While writing "x1" => ByRow(string) => "x1_strs"
passed each element of "x1"
column to the string
function individually,
so in the result we got a vector of five string representations of numbers of the numbers from the source.
Passing multiple columns
Now let us have a look at passing multiple columns. There are two ways you can do it.
The first is when your function accepts multiple positional arguments. An example of such function is string
see:
julia> string(df.x1, df.x2)
"[1, 2, 3, 4, 5][6, 7, 8, 9, 10]"
If we pass a collection of columns as a source in operation specification syntax we get this behavior:
julia> combine(df, ["x1", "x2"] => string => "x1_x2_str")
1×1 DataFrame
Row │ x1_x2_str
│ String
─────┼─────────────────────────────────
1 │ [1, 2, 3, 4, 5][6, 7, 8, 9, 10]
Naturally, the above combines with vectorization. Therefore since:
julia> string.(df.x1, df.x2)
5-element Vector{String}:
"16"
"27"
"38"
"49"
"510"
we also have:
julia> combine(df, ["x1", "x2"] => ByRow(string) => "x1_x2_strs")
5×1 DataFrame
Row │ x1_x2_strs
│ String
─────┼────────────
1 │ 16
2 │ 27
3 │ 38
4 │ 49
5 │ 510
However, there are cases when we have a function that expects multiple columns to be passed as a single positional argument.
This is handled in DataFrames.jl with the AsTable
wrapper, which you can apply to the source columns.

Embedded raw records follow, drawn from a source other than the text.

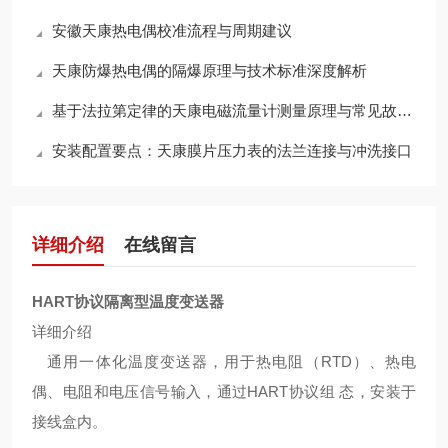
安徽天康热电偶校准流程与周期建议
天康防爆热电偶的隔爆原理与技术标准深度解析
基于法拉第定律的天康电磁流量计测量原理与常见故障检修维护指南
安装配置要点：天康膜片压力表的法兰连接与冲洗接口
详细介绍
在线留言
HART协议隔离型温度变送器
详细介绍
通用一体化温度变送器，用于热电阻（RTD）、热电
偶、电阻和电压信号输入，通过HART协议组 态，安装于
接线盒内。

If you use it then instead of getting multiple positional arguments the function will get a single positional argument
that will be a NamedTuple
holding the source columns.
To convince ourselves that this is indeed what happens let us create a helper function:
julia> function helper(x)
@show x
return string(x.x1, x.x2)
end
helper (generic function with 1 method)
This helper function first prints us its only argument x
and next assumes that it has x1
and x2
fields and applies the string
function to them.
Let us first check it in practice:
julia> helper((x1=[1, 2, 3, 4, 5], x2=[6, 7, 8, 9, 10]))
x = (x1 = [1, 2, 3, 4, 5], x2 = [6, 7, 8, 9, 10])

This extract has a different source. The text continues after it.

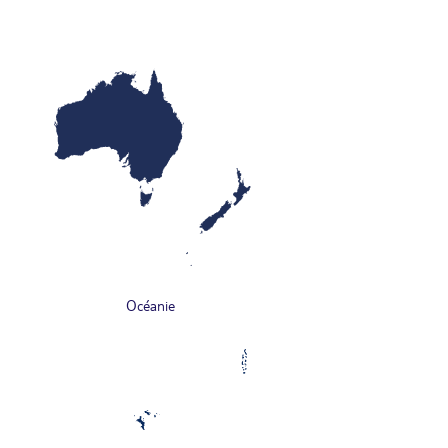
Océanie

"[1, 2, 3, 4, 5][6, 7, 8, 9, 10]"
Now let us use the helper
function with combine
:
julia> combine(df, AsTable(["x1", "x2"]) => helper => "x1_x2_str")
x = (x1 = [1, 2, 3, 4, 5], x2 = [6, 7, 8, 9, 10])
1×1 DataFrame
Row │ x1_x2_str
│ String
─────┼─────────────────────────────────
1 │ [1, 2, 3, 4, 5][6, 7, 8, 9, 10]
Indeed, we see that helper
got a named tuple holding two columns of the source data frame.
Again, this syntax plays well with ByRow
:
julia> combine(df, AsTable(["x1", "x2"]) => ByRow(helper) => "x1_x2_strs")
x = (x1 = 1, x2 = 6)
x = (x1 = 2, x2 = 7)
x = (x1 = 3, x2 = 8)
x = (x1 = 4, x2 = 9)
x = (x1 = 5, x2 = 10)
5×1 DataFrame
Row │ x1_x2_strs
│ String
─────┼────────────
1 │ 16
2 │ 27
3 │ 38
4 │ 49
5 │ 510
We see that this time helper
got a separate named tuple for each row of source data frame.
Conclusions
In summary today we discussed two special operations in DataFrames.jl operation specification syntax:
- the
ByRow
which vectorizes the function passed to it; - the
AsTable
which allows us to pass source columns as a single named tuple to the transformation function
(instead of passing them as consecutive positional arguments, which is the default).
I hope these examples were useful in helping you understand the design of operation specification syntax.